AB’DEN ONAY ŞARTI GEREKİYOR
Sözcü.com.tr’nin daha önce duyurduğu, “AB içerisinde onaylanmış ve birlik içinde piyasada olan aşılar” kavramı tasarıya girdi.
Yunanistan, Kıbrıs Rum Kesimi ve Avusturya bu maddeyi desteklerini belli etti.
YEŞİL RENKTE VE QR KODLU
Dijital asi pasaportunun, banka kartı seklindeki versiyonu yeşil olacak. Buraya kişilerin bilgileri ve aşı durumu ile birlikte testleri yazılacak.
Aşı yaptırmamış olanların PCR test sonucu girilecek. Bağışıklık kazanmış kişilerin de bu şekildeki bilgileri yer alacak.
AB İÇİNDE ORTAK VERİ BANKASI
Bunun için AB içinde ortak bir “veri bankası” oluşturulacak. AB üyesi ülkelerle uyumlu olanlar bu pasaporta girebilecek. Örneğin aşılamada büyük hız kazanan AB’den aşı onayı alan Pfizer/Biontech aşısını kullanan Israil, AB aşı pasaportunda yer alacak.
RUS VE ÇİN AŞISI KULLANAN DİKKAT
Avrupa'dan Çin Aşısı Olanlara Kötü HaberAB’nin bu iki ülkenin kullandığı ve henüz AB İlaç Ajansı EMA’dan onay almamış Rus ve Çin aşılarını tanımak zorunda olmadığı belirtildi. Bu ülkeler, bu aşılardan olan vatandaşları ancak ilk kullanım onayından ve belli prosedürlerden sonra aşı pasaportuna girebilecek ve buna da AB ülkeleri karar verebilecek.
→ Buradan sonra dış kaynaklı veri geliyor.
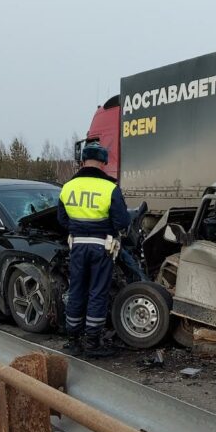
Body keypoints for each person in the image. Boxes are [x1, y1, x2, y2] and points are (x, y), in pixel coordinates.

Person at [57, 143, 130, 358]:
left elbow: (61, 220)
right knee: (97, 292)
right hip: (101, 247)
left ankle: (73, 340)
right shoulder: (109, 188)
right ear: (103, 162)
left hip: (77, 246)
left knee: (77, 290)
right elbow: (122, 221)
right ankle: (92, 342)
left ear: (82, 161)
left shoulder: (68, 187)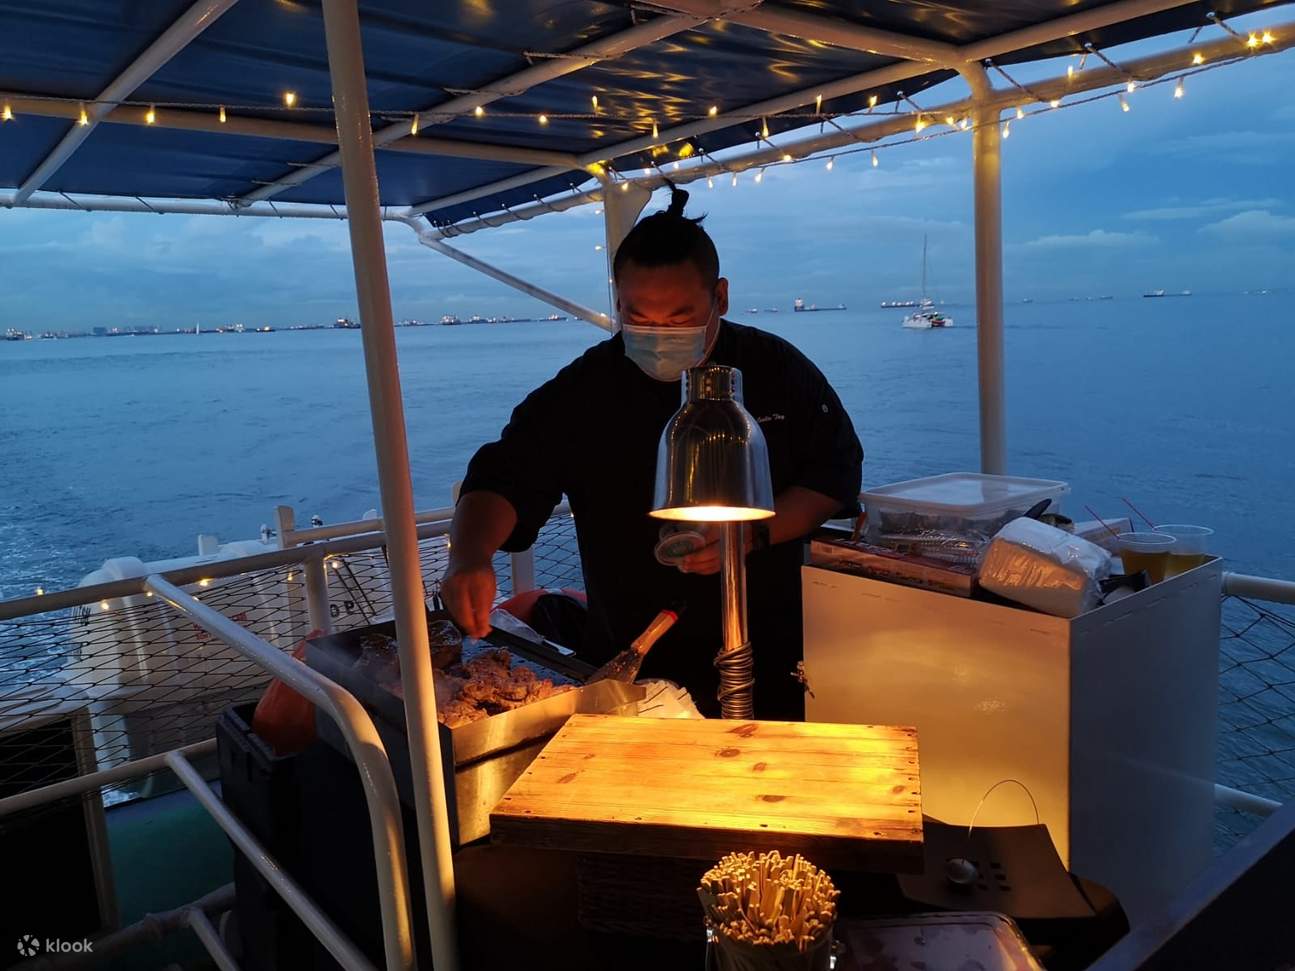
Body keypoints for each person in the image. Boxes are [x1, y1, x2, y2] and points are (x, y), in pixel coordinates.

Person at [442, 188, 862, 720]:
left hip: (774, 648)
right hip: (631, 660)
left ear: (721, 298)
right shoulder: (585, 391)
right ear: (618, 302)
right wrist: (470, 556)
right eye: (639, 317)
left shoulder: (777, 370)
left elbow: (832, 479)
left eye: (680, 317)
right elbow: (504, 477)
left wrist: (749, 537)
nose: (658, 333)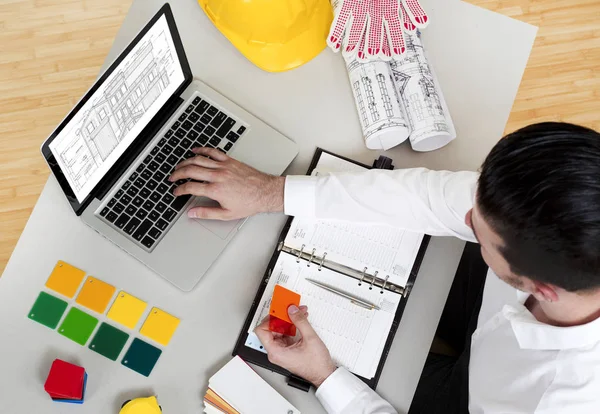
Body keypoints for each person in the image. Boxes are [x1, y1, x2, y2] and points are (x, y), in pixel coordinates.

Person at [169, 122, 600, 413]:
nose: (463, 217)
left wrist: (325, 376)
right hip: (492, 305)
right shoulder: (565, 219)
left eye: (478, 228)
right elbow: (428, 198)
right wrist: (271, 192)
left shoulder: (561, 399)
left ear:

TÜRKİYE AŞI PASAPORTUNDA YOK
Çin aşısı yaptıran Türkler de doğal olarak aşı pasaportunda yer almayacak. Bu da, Türk vatandaşlarının en azından bu yıl “seyahat serbestisi”nden yararlanamayacağı anlamına geliyor. Aşı pasaportuna dahil olamayınca, AB ülkelerinin Türk vatandaşlarına vize vermeme durumu da devam edecek.
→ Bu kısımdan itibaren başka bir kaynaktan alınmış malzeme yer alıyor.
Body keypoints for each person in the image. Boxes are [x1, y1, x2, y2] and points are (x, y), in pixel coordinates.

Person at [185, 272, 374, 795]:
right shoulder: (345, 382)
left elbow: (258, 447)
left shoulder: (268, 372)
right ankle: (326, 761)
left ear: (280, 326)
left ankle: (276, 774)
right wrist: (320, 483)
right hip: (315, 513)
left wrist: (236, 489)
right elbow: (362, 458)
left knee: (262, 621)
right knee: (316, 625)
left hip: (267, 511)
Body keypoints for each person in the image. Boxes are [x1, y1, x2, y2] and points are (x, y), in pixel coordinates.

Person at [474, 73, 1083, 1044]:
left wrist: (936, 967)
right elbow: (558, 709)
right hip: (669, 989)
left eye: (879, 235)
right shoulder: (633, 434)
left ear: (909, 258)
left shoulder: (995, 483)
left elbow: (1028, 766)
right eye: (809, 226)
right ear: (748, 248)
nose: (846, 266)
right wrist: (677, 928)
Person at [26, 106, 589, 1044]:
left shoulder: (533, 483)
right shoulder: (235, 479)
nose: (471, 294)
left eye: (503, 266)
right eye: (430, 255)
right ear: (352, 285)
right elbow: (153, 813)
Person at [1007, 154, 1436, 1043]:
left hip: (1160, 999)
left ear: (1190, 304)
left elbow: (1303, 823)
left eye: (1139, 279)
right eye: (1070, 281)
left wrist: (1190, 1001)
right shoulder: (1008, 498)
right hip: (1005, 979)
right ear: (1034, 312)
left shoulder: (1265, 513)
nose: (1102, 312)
Ancak hali hazırda vizesi bulunan ya da vize alabilecek konumdaki Türk vatandaşları PCR test sonucuyla ve karantinada kalarak ve acil bir durum olduğunu kanıtlayabilirlerse AB ülkelerine gidebilecek. Türkiye’nin aşısı tanınmadığı için risk bölgesi tanımı da sürecek. Bu da bu yaz Türk turizmini olumsuz etkileyecek.